Berlin, Deutschland (Weltexpress). Haben zehn schwache Minuten des Titelverteidigers BR Volleys Berlin und zehn perfekte Minuten des Rekordmeisters VfB Friedrichshafen nicht nur einen Satz und ein Spiel entschieden, sondern gar am Ende auch die deutsche Volleyball-Meisterschaft 2017/2018?
Die Antwort wird man erst nach dem fünften und letzten Play-off-Duell am Mittwoch in Friedrichshafen geben können. Aber der merkwürdige und schwer erklärbare Verlauf der Endspielserie spricht nun eher für die heimstarke Formation der Männer vom Bodensee.
Nach einer überraschenden 2:0-Play-off-Führung der Berliner hatte der VfB den ersten Matchball des Gegners vor heimischer Kulisse souverän abgewehrt und dessen zweite Titelchance am Sonntag in der Berliner Max-Schmeling-Halle mit 3:2 zunichte gemacht.
Über zweieinhalb Stunden vor 7600 Zuschauern in Meister-Feierlaune dauerten im sogenannten Volleyball-Tempel der Berliner die Ballwechsel. Wie schon in den vorherigen drei Endspielen kamen die ballsicheren Häfler auch auf Gegners Terrain besser in die Partie und sicherten sich Satz eins.
Die Volleys nahmen kleine Aufstellungskorrekturen vor. Brachten die beiden Ü 30-Erfolgsgaranten Robert Kromm und Paul Carroll auf die Platte. Lagen bei beiden technischen Auszeiten vorn und hatten auf diesem Niveau kaum aufholbare sieben Zähler Vorsprung. Doch das reichte gegen die nie aufsteckenden Schützlinge des belgischen Trainer Vital Heynen nicht, die auf 19:21 herankamen. Dann gab es Gleichstand, Verlängerung, vier Satzbälle für Berlin, deren vier für die Gäste, die dann mit dem fünften den 33:31-Satzgewinn feierten. Und damit 2:0 die Nase vorn hatten.
Angesichts der drohenden 0:3-Pleite mobilisierten die Volleys, angetrieben von Hallensprecher und den Fans, alle körperlichen und mentalen Reserven.

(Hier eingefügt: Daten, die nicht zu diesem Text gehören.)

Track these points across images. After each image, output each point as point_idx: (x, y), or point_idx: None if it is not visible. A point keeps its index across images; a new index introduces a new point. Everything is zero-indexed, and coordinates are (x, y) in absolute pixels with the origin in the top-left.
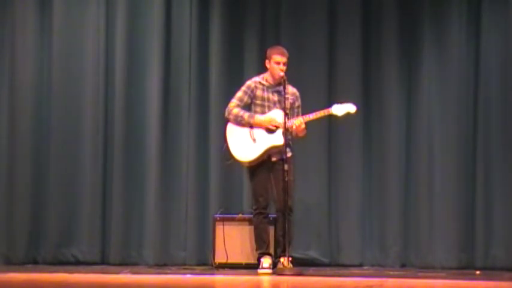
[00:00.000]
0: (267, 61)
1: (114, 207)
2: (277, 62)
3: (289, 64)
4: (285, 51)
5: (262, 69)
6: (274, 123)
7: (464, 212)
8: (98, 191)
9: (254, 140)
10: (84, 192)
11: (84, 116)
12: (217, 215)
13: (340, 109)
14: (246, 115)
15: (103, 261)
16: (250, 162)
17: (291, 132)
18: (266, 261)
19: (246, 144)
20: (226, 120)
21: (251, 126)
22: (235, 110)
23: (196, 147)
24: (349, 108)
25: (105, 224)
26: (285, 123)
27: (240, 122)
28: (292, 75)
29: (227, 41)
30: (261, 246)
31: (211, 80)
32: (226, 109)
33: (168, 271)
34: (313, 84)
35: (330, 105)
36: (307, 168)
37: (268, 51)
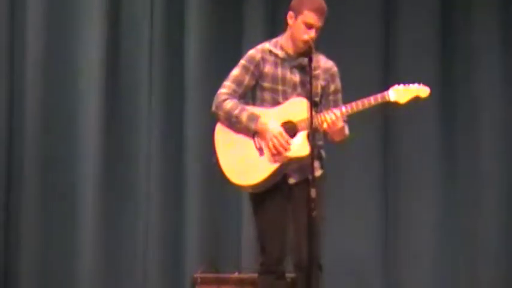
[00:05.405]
0: (291, 14)
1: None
2: (308, 23)
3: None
4: (325, 7)
5: None
6: (282, 139)
7: None
8: None
9: (261, 151)
10: None
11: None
12: (198, 274)
13: (404, 94)
14: (244, 115)
15: None
16: (254, 187)
17: (324, 134)
18: None
19: (247, 157)
20: (215, 118)
21: (254, 132)
22: (228, 104)
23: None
24: (419, 91)
25: None
26: (311, 120)
27: (234, 124)
28: None
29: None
30: None
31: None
32: (214, 99)
33: None
34: None
35: (386, 89)
36: None
37: (298, 2)
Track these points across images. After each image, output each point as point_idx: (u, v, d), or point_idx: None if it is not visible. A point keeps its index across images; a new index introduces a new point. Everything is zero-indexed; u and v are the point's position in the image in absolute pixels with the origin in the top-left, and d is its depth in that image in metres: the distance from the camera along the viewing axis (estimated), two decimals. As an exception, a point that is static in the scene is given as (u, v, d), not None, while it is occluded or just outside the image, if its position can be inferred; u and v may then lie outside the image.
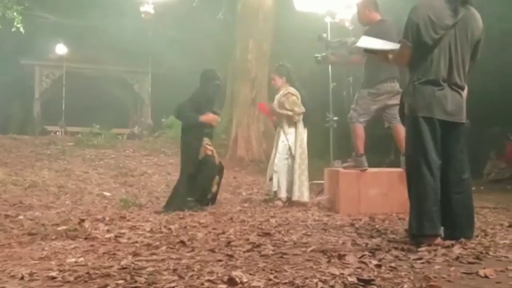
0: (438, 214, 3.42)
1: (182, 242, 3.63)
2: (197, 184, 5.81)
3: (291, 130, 6.16)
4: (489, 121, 11.63)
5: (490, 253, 3.16)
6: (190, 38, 14.17)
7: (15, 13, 12.46)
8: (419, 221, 3.44)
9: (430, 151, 3.44)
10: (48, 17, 14.72)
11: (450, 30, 3.47)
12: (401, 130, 5.35)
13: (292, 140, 6.11)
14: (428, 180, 3.42)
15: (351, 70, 6.59)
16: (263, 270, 2.76)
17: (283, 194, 6.07)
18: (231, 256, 3.13)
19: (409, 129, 3.64)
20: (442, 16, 3.45)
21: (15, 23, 12.54)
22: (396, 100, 5.46)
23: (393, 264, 2.87)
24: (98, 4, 14.36)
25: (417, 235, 3.47)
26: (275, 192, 6.12)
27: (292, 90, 6.18)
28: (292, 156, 6.09)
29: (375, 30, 5.35)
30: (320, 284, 2.48)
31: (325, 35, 6.48)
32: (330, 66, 6.94)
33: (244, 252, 3.27)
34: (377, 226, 4.45)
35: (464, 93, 3.62)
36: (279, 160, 6.12)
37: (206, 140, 5.96)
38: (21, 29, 12.68)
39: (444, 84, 3.49)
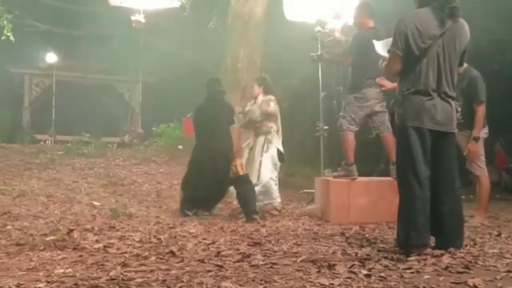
0: (427, 224, 3.43)
1: (172, 252, 3.61)
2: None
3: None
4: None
5: (479, 262, 3.18)
6: (181, 47, 14.17)
7: (5, 22, 12.39)
8: (406, 231, 3.46)
9: (418, 161, 3.46)
10: (38, 25, 14.63)
11: (438, 40, 3.50)
12: (389, 138, 5.39)
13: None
14: (416, 190, 3.44)
15: (345, 68, 6.64)
16: (253, 280, 2.74)
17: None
18: (221, 266, 3.12)
19: (399, 139, 3.67)
20: (428, 26, 3.49)
21: (5, 32, 12.47)
22: (382, 107, 5.51)
23: (382, 274, 2.87)
24: (89, 13, 14.33)
25: (405, 245, 3.48)
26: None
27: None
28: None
29: (362, 35, 5.44)
30: (309, 294, 2.47)
31: (319, 34, 6.58)
32: (320, 74, 6.97)
33: (234, 262, 3.26)
34: (367, 235, 4.46)
35: (454, 103, 3.66)
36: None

Schafften tatsächlich den 2:2-Ausgleich und verloren die Begegnung letztlich doch im finalen Tiebreak 13:15 und somit 2:3!
Heynen gönnte wichtigen Akteuren im vierten Durchgang eine kleine Verschnaufpause. So erspielte sich der VfB mit einem konzentrierten Start im fünften Satz eine frühe Zwei,- drei Punkteführung und transportierte diesen minimalen Vorteil bis ans rettende 15:13-Ufer.
BR-Trainer Stelian Moculescu, dem an seinem 68. Geburtstag nach 13 Titeln mit dem VfB die 14. Meisterschaft und erste mit dem vormaligen Erzrivalen versagt blieb, benannte treffsicher den Knackpunkt des Spiels: „Der zweite Satz hat dieses Spiel entschieden. Mit sieben Punkten Vorsprung müssen wir den einfach gewinnen. Da standen wir uns selbst im Weg. Nun müssen wir eben versuchen, in Friedrichshafen die Meisterschaft zu holen. Das ist Berlin schon im letzten Jahr gelungen und warum nicht auch jetzt.“
Der gebürtige Rumäne war während jener Schwächephase im zweiten Durchgang ganz gegen sein sonstiges Wirken in fast vier Jahrzehnten als Trainer ziemlich passiv geblieben. Hatte zwar in einer zusätzlichen Auszeit gestenreich und beschwörend auf seine Spieler eingeredet.
Aber ein oder zwei Wechsel, um den Rhythmus des Rivalen zu stören, die Wasserflasche umzukicken oder einen Disput mit den Referees zu inszenieren – all die kleinen Tricks der Vergangenheit als Widersacher der Berliner -, das fiel ihm nicht ein.
Der Trainer wirkte in diesem Moment ähnlich paralysiert und ratlos wie die Spieler. Ein Sieben-Punkte-Polster herzugeben, das bedeutet bei mehr als einem halben Dutzend Angriffsmöglichkeiten nicht den Ball auf des Gegners Boden zu bringen. Auch weitere Punktechancen mit einem Aufschlag-Ass nicht realisiert zu haben!
Ungeachtet der verpassten Möglichkeiten meint Berlins Hauptangreifer Paul Carroll: „Letztes Jahr haben wir den Titel in Friedrichshafen geholt. Dort haben wir vier Meisterschaften gewonnen. Ich hoffe, es wird diesmal die fünfte sein.“ Optimismus, made in Australia.